→ PROBLEM REQUIREMENTS
Please return the stretch of the items from their start through the line containing "Základem jsou stále keyword", with each line reproduced exactly.

==== DATA PROVIDED ====

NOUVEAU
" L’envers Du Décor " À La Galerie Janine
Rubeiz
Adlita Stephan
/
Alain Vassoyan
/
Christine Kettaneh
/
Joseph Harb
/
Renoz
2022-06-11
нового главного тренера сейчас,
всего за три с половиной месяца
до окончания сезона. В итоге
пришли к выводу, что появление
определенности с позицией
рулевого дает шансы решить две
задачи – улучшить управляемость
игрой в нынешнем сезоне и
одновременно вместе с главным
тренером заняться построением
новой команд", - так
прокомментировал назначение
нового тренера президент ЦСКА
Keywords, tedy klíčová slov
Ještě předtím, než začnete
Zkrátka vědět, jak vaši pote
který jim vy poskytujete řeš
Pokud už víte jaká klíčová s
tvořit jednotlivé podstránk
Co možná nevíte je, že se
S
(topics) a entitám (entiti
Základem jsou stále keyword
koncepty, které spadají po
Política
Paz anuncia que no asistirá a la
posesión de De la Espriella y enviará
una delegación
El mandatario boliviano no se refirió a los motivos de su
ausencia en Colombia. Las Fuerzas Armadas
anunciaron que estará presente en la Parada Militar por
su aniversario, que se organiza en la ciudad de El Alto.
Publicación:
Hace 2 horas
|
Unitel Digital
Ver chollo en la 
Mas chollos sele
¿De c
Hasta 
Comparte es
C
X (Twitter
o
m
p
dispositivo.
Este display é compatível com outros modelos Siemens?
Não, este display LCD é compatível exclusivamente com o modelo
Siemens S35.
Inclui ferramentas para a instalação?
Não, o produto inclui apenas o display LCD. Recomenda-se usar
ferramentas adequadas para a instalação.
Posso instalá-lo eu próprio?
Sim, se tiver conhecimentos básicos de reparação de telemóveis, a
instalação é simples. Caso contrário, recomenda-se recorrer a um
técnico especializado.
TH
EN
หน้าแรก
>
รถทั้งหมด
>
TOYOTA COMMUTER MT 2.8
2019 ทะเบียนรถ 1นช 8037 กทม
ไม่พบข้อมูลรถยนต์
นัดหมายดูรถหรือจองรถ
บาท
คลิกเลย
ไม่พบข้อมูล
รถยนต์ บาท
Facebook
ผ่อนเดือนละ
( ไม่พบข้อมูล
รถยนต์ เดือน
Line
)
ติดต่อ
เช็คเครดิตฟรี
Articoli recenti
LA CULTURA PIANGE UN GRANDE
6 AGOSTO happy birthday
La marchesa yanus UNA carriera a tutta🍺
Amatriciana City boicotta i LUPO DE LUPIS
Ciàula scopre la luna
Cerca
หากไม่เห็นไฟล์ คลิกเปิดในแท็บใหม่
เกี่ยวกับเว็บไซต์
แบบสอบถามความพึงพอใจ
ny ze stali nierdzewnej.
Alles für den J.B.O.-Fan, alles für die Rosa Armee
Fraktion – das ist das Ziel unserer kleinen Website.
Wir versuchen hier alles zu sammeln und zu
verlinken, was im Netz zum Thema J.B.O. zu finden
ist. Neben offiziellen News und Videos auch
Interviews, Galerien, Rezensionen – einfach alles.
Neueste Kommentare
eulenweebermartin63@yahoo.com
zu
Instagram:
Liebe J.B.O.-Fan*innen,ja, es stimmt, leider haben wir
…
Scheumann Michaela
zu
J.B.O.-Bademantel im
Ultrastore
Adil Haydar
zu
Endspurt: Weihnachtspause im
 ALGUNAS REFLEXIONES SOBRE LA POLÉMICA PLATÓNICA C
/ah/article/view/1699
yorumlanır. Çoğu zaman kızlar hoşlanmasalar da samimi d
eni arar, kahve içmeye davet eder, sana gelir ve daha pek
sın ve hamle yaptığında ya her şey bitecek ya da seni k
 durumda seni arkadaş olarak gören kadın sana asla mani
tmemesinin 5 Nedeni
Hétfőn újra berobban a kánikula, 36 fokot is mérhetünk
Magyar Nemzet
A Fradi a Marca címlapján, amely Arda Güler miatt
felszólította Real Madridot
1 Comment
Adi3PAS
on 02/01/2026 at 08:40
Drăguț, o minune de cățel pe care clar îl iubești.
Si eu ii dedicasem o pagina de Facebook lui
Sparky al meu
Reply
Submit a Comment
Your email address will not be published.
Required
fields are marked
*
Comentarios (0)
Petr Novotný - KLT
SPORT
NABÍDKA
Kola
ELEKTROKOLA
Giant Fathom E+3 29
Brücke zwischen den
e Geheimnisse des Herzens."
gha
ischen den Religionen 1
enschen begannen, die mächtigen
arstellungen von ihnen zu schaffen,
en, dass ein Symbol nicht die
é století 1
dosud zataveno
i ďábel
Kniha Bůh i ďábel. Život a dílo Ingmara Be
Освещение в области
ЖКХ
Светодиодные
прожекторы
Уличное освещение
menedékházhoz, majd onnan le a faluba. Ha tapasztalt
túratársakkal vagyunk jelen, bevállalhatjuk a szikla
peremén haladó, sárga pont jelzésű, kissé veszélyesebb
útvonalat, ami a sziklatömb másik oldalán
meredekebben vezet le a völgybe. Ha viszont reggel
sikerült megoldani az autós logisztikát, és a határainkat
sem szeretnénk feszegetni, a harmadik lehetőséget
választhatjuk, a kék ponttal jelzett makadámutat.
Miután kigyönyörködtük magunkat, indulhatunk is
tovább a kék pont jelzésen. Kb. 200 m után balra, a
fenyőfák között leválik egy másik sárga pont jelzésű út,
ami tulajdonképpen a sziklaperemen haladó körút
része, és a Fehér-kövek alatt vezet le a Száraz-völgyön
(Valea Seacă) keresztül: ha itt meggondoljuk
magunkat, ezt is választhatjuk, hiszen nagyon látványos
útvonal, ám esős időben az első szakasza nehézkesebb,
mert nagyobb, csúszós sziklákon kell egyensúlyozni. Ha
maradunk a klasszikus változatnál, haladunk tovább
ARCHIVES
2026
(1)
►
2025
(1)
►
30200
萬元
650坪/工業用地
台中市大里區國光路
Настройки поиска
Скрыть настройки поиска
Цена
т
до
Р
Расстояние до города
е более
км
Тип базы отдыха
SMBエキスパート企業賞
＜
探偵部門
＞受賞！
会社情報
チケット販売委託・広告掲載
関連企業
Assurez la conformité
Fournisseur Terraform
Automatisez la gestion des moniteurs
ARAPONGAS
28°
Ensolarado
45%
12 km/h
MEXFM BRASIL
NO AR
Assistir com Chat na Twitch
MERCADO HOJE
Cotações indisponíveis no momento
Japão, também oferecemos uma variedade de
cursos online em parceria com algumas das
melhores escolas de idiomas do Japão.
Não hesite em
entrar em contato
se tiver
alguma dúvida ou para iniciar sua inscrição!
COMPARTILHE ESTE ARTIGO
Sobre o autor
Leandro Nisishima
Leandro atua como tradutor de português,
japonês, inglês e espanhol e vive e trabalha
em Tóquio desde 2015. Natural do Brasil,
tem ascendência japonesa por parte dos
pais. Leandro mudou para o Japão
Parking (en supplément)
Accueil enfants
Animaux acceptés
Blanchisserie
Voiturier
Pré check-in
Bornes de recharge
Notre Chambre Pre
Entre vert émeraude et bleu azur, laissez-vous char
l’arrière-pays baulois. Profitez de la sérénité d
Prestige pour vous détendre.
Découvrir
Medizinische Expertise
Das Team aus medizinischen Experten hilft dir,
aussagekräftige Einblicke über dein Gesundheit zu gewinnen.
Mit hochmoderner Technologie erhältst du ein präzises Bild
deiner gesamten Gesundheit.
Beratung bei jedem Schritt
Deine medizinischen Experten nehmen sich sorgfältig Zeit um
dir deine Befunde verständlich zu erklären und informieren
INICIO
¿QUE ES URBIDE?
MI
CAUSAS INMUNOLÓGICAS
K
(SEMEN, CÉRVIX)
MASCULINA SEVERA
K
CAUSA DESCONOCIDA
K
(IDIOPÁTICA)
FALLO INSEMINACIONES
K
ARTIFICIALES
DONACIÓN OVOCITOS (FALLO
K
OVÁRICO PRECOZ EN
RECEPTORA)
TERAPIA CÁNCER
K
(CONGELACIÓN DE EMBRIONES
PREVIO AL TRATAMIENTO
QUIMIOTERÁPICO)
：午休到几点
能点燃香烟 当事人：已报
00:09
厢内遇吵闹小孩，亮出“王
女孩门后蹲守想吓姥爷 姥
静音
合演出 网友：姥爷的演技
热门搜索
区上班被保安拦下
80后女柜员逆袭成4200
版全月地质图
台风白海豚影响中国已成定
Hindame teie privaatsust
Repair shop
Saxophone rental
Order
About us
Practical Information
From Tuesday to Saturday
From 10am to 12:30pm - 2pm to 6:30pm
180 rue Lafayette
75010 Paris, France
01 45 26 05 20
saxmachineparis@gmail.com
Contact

====

→ OUTPUT
NOUVEAU
" L’envers Du Décor " À La Galerie Janine
Rubeiz
Adlita Stephan
/
Alain Vassoyan
/
Christine Kettaneh
/
Joseph Harb
/
Renoz
2022-06-11
нового главного тренера сейчас,
всего за три с половиной месяца
до окончания сезона. В итоге
пришли к выводу, что появление
определенности с позицией
рулевого дает шансы решить две
задачи – улучшить управляемость
игрой в нынешнем сезоне и
одновременно вместе с главным
тренером заняться построением
новой команд", - так
прокомментировал назначение
нового тренера президент ЦСКА
Keywords, tedy klíčová slov
Ještě předtím, než začnete
Zkrátka vědět, jak vaši pote
který jim vy poskytujete řeš
Pokud už víte jaká klíčová s
tvořit jednotlivé podstránk
Co možná nevíte je, že se
S
(topics) a entitám (entiti
Základem jsou stále keyword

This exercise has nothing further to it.